Many college baseball coaches train their players to play a single position — but not Princeton head coach Scott Bradley. His lineup rarely looks the same two days in a row.
Two of the Tigers’ starting pitchers, Matt Bowman ’13 and Mike Ford ’14, play the infield when they are not on the mound. The team’s top hitter in nonconference play, Alec Keller ’14, splits his time almost evenly between second base and the outfield. Sam Mulroy ’12, one of the league’s best sluggers, plays the outfield or third base when he takes a break from catching.
The team’s unconventional strategy helped turn its fortunes around last season. After completing the 2010 season with a 12–30 record — and a dead-last finish in the Ivy League — the team defied expectations in 2011 with a 15–5 Ivy record and the conference title.
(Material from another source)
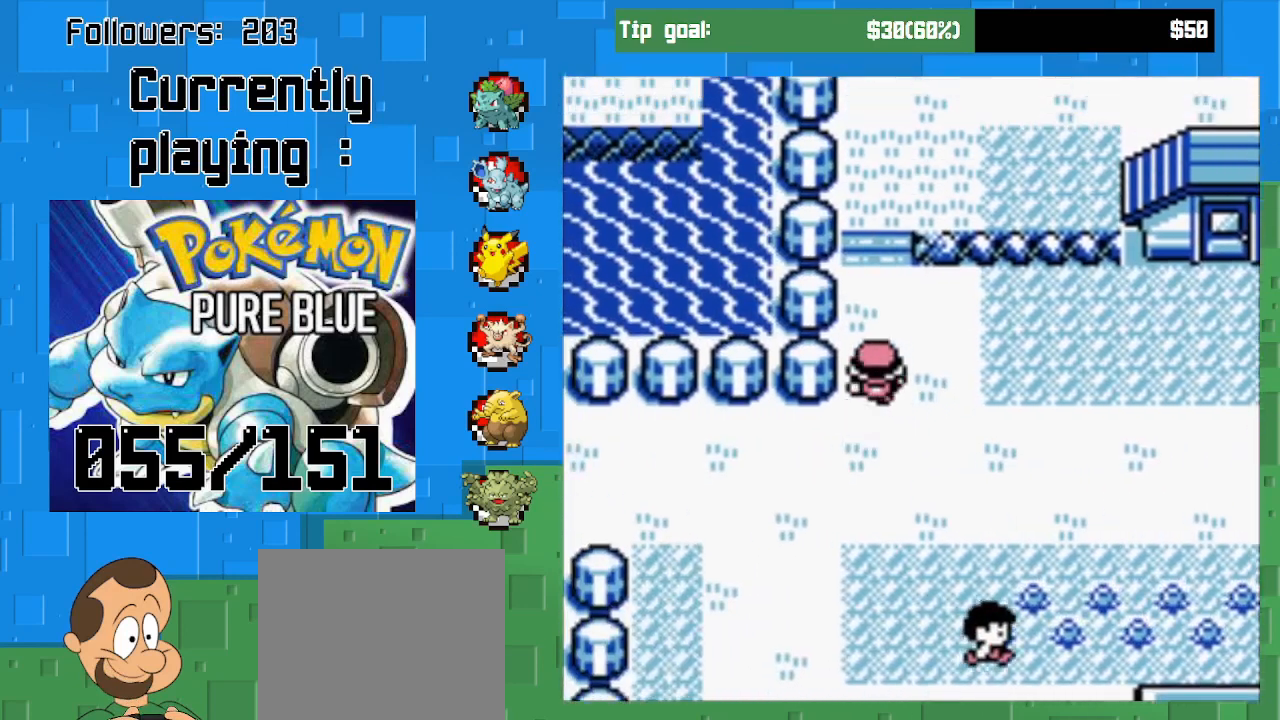
{"buttons": ["CROSS", "DPAD_UP"], "left_stick": "center", "right_stick": "center", "events": []}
This year, Princeton was 10–6 in the Ivy League as of April 23 — and 17–17 overall — but trailed Cornell in the race for the division title.
“We had a couple of years where we were a more lumbering team, but now we love versatility,” Bradley said. “We have players who are capable of playing in the middle of the diamond and the outfield.”
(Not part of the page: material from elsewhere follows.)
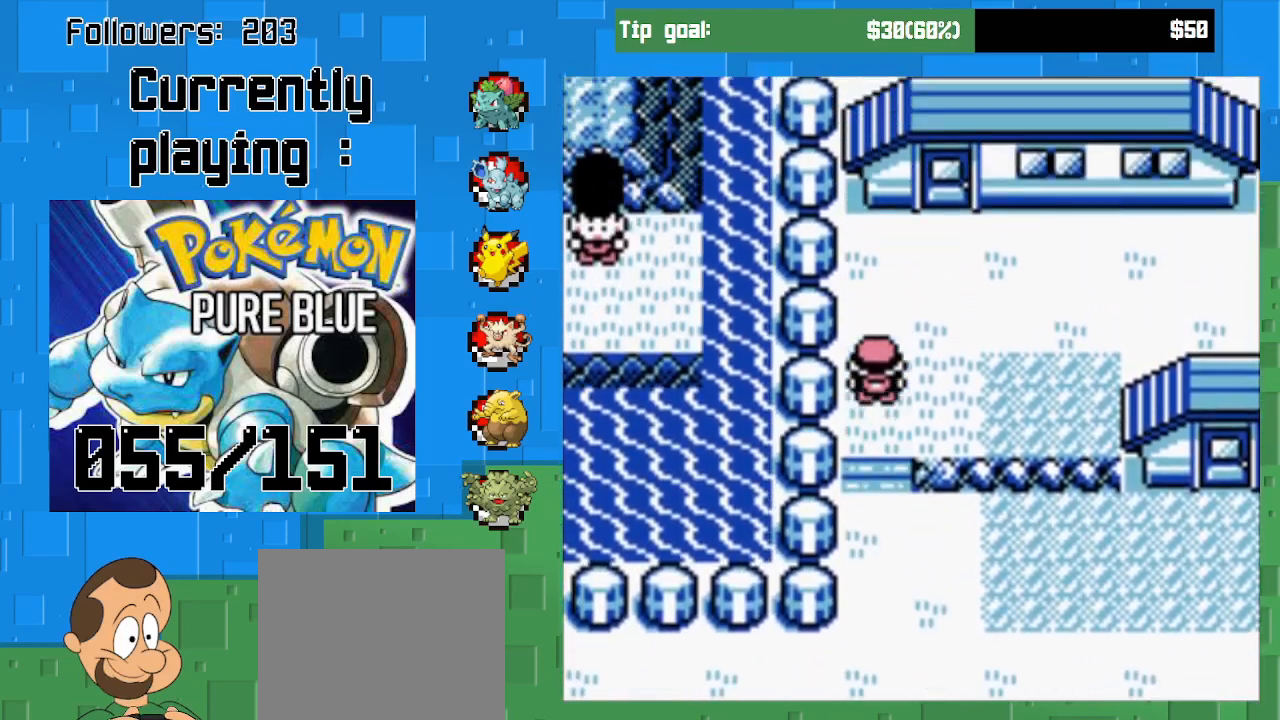
{"buttons": ["CROSS", "DPAD_RIGHT"], "left_stick": "center", "right_stick": "center", "events": [[33, "DPAD_RIGHT", "down"], [33, "DPAD_UP", "up"]]}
The flexibility of Princeton’s roster is crucial in Ivy League play. To minimize time spent away from campus, the 20-game conference schedule is compressed into five weeks, featuring back-to-back doubleheaders every Saturday and Sunday. With players equipped to play different positions, Bradley keeps his players fresh — and has more options when he needs to relieve players — through those grueling weekends.
Bradley also has a wide variety of strategies to choose from, both before and during games. After Princeton won the first game of the 2011 Ivy League Championship Series — a time when many coaches would stick with what was working — Bradley inserted three new starters into the lineup and moved three others to different positions for the second game.
Another strength is the team’s pitching rotation. As of April 23, its pitchers were fifth in the league in the crucial measure of average earned runs given up per nine innings pitched. Ford and Bowman each threw a shutout this year, and Bowman was named the Ivy League player with the best chance to play professionally by Baseball America.
With players like Bowman and Ford — who can turn in standout performances in two positions — the team has shown that flexibility pays off.